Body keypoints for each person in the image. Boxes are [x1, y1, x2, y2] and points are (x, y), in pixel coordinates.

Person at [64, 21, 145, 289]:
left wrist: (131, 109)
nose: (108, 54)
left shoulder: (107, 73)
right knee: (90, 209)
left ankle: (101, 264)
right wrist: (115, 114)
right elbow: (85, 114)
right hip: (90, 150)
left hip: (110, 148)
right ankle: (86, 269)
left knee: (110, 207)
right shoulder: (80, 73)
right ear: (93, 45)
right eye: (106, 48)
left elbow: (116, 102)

-------

▶ **How to complete this task**:
Go line by line through the records above and copy each one containing "left".

▶ **Reply to the task**:
left wrist: (131, 109)
left shoulder: (107, 73)
left ankle: (101, 264)
left hip: (110, 148)
left knee: (110, 207)
left elbow: (116, 102)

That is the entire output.